TASK SET>
**a)** Reproduce word for word the part of the team-improvement article between "Taking pride in your work and" and "the team follows.", inclusive.
**b)** Summarize the team-improvement article in two sentences.

DOCUMENT PASSAGE>
Well, overachieving can definitely increase your marketing with people spreading the word about your overachievements. Even if you are not too happy with how you or the team are being treated, don’t let it bother you. Your motivation is to increase your influence through working for yourself.

Taking pride in your work and overachieving will reflect the quality of work you do, and also your character. Being driven to add value to the team by overachieving, and taking pride in your work reflects who you are.

To help your team overachieve too, you must first work on developing yourself, and help your boss. You can do this by recommending improvements to the current ways that the team work. Or, you can recommend improvements to the current processes that the team follows.

You will be well on your way to becoming an excellent team member, and not an average team member. Basically, you will become the leader within your team, even though you are not in the leadership position.

After a period of time, your overachievements will become the new standard for everybody else to meet. Then, because the standards have altered, so will the processes that your team and all the other teams in your department follow.

2. Continuous Improvements

When improving processes in any department, it’s a huge change. Most of the organisations I have worked in actually expect process improvement from the team members, but it’s rare that it actually comes from them. It usually comes from consultants that have been hired in.

An excellent team member is more than capable of improving the working processes. This could be you, and you can set the new standard.

My articles have been designed to help you do exactly that, become an excellent team member and leader. It is designed to help you to overachieve, and to make improvements to your current processes.

I want to share an example with you from 2009 when I worked for the train operating company in Liverpool as an engineer.

The wheels on the trains were not lasting as long as they should. They are supposed to last for approximately 6 years, but these were not even lasting 3 years. Something was wrong, and nobody was doing anything about it.

The reason for that is because they didn’t want to deal with the company who built the tracks. Within the UK, the train companies and track companies are totally separate, so there is a lot of politics for whose fault it is when things go wrong.

My job at the time was to deal with these issues and provide as much evidence as possible to my boss. He would then go and fight each incident that caused a delay in service with the track company every Friday morning.

I went to a few of these meetings and the discussions that they were having were laughable. A lot of moaning, whining and finger pointing was going on.

Sometimes, just to get the meetings over with, my boss would concede some incidents, even when it wasn’t “our fault”. I could understand why he would do it, because some of the conversations being had got extremely heated.

Especially when it came to incidents between the wheels on the train and the track. It wasn’t a nice thing to witness.

3. Take On New Challenges

So, after being involved in these meetings, I recommended to my boss that I take on the project to improve the interface between the wheels and the track. My goal was to increase the wheel life, track life and the relationship between the two companies.

I do like a challenge. I felt that this could be one of the biggest challenges in my career so far. It was a great opportunity to try and unite people too, and help them to improve their processes. There was no better time and place to test myself and bring out my best.

The first thing I did was approach the track company, and ask them to nominate a person who I could work together with on this project. I had to involve them as much as possible if I was going to break down these barriers.

Eventually, they nominated a guy called Mark, and he was a great guy to work with. He was a lot more experienced than I was, so I figured I could learn a lot from him.

DATA FOR ANALYSIS>
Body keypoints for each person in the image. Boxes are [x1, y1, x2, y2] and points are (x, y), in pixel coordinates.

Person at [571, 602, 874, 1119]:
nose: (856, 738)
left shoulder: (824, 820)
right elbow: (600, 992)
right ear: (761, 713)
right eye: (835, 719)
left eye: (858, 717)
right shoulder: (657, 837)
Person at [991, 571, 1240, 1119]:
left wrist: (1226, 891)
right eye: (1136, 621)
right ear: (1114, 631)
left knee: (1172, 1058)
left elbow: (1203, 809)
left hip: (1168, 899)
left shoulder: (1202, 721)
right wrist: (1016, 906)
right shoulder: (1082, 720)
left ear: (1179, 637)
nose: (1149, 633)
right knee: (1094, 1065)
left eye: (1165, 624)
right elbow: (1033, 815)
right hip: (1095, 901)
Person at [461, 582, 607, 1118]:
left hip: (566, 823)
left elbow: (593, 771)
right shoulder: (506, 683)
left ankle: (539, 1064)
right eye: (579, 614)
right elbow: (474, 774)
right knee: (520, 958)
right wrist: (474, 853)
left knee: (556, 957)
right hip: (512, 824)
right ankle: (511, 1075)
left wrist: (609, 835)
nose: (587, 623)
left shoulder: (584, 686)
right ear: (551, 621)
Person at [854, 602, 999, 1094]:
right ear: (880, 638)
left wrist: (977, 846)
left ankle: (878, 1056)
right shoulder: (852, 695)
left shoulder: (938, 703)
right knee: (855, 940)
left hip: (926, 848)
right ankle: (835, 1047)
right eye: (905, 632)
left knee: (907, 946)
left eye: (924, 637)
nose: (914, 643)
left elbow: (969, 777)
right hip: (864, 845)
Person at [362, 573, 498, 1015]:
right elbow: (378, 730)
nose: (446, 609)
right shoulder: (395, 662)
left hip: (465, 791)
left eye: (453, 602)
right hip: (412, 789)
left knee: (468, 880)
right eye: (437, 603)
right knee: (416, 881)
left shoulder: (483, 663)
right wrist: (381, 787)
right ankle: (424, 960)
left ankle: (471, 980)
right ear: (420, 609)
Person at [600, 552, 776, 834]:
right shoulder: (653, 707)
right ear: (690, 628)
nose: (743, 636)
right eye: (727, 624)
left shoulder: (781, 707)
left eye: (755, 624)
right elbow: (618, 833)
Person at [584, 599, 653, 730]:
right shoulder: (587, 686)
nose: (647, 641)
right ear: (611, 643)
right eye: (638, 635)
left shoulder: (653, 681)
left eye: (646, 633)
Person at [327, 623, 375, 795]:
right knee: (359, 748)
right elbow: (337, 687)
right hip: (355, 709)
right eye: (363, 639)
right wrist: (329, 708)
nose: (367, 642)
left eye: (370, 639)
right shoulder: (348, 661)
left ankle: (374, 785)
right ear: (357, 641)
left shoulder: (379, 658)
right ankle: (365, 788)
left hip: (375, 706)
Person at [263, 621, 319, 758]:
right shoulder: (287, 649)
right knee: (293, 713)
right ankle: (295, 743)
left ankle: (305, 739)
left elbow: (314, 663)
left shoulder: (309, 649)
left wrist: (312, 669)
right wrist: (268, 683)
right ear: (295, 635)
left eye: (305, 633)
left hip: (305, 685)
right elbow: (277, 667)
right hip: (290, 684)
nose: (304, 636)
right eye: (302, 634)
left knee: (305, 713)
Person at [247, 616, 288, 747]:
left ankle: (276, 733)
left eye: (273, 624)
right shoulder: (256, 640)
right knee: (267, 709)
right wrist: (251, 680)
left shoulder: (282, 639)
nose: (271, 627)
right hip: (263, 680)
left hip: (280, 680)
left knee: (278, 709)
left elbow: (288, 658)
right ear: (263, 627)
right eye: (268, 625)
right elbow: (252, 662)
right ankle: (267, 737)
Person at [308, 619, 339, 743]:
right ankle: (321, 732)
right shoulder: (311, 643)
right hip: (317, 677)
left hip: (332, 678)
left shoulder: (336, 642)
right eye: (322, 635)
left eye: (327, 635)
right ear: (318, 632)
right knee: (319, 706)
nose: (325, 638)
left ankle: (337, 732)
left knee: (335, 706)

---

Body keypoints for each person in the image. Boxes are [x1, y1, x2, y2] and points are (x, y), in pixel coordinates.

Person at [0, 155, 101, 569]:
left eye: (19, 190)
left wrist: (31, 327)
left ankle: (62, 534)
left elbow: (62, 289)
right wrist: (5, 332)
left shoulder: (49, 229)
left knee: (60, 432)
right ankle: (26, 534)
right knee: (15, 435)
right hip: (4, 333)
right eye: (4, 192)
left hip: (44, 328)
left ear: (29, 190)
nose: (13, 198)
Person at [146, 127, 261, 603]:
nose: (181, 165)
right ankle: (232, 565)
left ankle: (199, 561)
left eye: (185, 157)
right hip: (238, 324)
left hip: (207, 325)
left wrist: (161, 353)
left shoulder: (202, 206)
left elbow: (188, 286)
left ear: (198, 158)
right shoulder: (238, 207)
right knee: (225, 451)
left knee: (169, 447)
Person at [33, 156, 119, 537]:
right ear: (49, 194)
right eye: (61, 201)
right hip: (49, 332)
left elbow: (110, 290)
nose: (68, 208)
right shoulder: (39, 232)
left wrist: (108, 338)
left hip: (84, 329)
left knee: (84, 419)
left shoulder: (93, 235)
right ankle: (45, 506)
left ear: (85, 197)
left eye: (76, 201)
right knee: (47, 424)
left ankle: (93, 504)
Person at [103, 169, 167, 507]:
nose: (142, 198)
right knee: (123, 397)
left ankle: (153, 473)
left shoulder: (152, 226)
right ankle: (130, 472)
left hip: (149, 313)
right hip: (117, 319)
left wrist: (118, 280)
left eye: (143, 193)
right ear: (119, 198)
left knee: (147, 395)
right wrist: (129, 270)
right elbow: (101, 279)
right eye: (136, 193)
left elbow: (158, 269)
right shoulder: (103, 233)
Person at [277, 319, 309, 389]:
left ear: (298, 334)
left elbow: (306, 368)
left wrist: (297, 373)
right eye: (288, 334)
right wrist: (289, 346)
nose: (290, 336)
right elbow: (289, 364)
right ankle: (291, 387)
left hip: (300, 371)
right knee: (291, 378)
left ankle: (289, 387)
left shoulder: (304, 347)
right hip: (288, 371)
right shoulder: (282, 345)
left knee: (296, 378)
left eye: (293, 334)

RESULTS>
**a)**
Taking pride in your work and overachieving will reflect the quality of work you do, and also your character. Being driven to add value to the team by overachieving, and taking pride in your work reflects who you are.

To help your team overachieve too, you must first work on developing yourself, and help your boss. You can do this by recommending improvements to the current ways that the team work. Or, you can recommend improvements to the current processes that the team follows.

**b)** Overachieving and taking pride in your work reflect your character, can make you the leader within your team without a leadership position, and eventually set a new standard that changes the team's processes. As an example, the writer describes working as an engineer at a train operating company in Liverpool in 2009, where train wheels meant to last about 6 years were not even lasting 3, and after attending heated meetings with the separate track company, the writer proposed a project to improve the wheel-track interface and asked the track company to nominate a partner, who turned out to be Mark.